Include muscle strengthening exercises on at least 2 days each week as part of your physical activity routine
Some suggestions for improving fitness include:
- Sports such as basketball and tennis
- Walking the dog
- Using a bike with hand pedals- your OT/ Physio can assist with adaptations.
- Gym programs such as “Burn Rubber Burn.”
- Modified yoga or body balance
- Personal training
- Canoeing, paddling or kayaking
- Pushing in the wheelchair over a distance, using long arm movements (speak to your therapist about the best way to move the wheels of the wheelchair).
Propelling your wheelchair
- The most energy efficient way to push your wheelchair is using a semi-circular propulsion technique. This is pictured above.

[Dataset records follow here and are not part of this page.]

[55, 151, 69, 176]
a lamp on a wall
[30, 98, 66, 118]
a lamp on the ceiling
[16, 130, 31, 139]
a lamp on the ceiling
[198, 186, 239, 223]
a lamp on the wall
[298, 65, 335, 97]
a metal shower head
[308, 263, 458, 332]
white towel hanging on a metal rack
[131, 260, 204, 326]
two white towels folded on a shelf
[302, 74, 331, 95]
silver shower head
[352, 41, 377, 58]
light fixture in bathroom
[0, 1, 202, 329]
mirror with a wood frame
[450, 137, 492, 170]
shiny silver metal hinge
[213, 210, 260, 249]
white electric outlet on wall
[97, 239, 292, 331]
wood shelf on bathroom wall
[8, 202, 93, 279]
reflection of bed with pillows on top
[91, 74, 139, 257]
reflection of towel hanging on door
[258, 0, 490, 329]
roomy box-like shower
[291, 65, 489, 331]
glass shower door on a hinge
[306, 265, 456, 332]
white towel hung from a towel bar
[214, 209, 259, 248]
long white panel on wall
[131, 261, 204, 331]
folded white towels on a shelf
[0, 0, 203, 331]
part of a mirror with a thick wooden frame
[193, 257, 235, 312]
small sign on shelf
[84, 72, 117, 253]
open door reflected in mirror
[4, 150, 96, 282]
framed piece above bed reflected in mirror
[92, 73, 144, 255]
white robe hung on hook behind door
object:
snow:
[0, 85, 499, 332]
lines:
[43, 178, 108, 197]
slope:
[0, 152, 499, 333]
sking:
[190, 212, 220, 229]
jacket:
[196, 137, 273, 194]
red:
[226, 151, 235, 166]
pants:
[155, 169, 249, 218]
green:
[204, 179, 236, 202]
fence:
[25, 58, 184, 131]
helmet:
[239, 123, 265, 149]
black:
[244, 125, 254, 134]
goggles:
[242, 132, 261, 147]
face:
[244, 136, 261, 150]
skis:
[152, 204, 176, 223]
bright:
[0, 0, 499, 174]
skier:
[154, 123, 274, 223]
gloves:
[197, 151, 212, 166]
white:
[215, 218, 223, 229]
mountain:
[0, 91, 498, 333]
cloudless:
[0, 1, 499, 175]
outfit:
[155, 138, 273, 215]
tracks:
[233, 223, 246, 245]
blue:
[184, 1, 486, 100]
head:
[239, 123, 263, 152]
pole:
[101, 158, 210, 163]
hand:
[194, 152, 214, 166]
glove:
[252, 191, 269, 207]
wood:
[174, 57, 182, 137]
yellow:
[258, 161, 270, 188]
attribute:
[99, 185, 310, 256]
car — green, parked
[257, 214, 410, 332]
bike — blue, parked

- Use long smooth strokes to decrease the amount of times you need to push.
- Take regular rest breaks and rest following fatigue to let your arms recover.
- Maintain your wheelchair regularly to reduce rolling resistance from clogged castors and stored grime.
- If using pneumatic tyres they should be maintained at high pressure to make pushing easier.
A semi-circular push stroke is where your hand falls below the push rim between push strokes.
Reproduced by kind permission of Paraquad NSW
A few things to watch out for
- Most physical and sporting activities are fine for participation but contact sports such as football should be avoided. Consult a health professional if unsure.
- People living with Spina Bifida do not have normal sensation. Burns and abrasions can occur easily from hot and/or rough surfaces.
- Activities that involve extreme flexion/extension of your back and neck such as gymnastics are not recommended. Consult a health professional if unsure.
- Be considerate of lifting very heavy weights to avoid injury.
Sports to try!
- Sailing – Sailability
- Horse riding – Riding for the Disabled Association of Australia
- Bike riding
- Canoeing and paddling
- Wheelchair Sports - try all sorts of sports under the guidance of experienced coaches - NSW Wheelchair Sports Association Inc.
- Anything that interests you!
You can find further information about being active at:
- “Burn Rubber Burn” is a health and fitness program run through PCYC for people over 12 with physical disabilities:
- “Armed for Life: Prevention Strategies and Management of Upper Limb Overuse Syndrome(s) for Persons with a Spinal Cord Injury (SCI): Strategies for upper limb preservation in daily activities following SCI.”
- “Armed for Life: Prevention Strategies and Management of Upper Limb Overuse Syndrome(s) for Persons with a Spinal Cord Injury (SCI): Wheelchair Set up and Transfers.”
- NCPAD - “Disability/Condition: Spina Bifida – Physical Activity Guidelines”
- The Sydney Children’s hospital network “Pressure Relief Technique and Spina Bifida” fact sheet
- NSW Wheelchair Sports Association Inc.
- Royal Rehab Return2Sport
- Look at The Royal Rehabilation Centre Sydney's website d-ability.org for inspirational ideas and see what other people have tried.
Things to remember:
- Physical activity improves fitness and helps to maintain a healthy weight.
- Doing any physical activity is better than doing none.
- Upper body strength assists in independence.
- Sport provides opportunities for friendship and fun.
- Be active every day to keep healthy.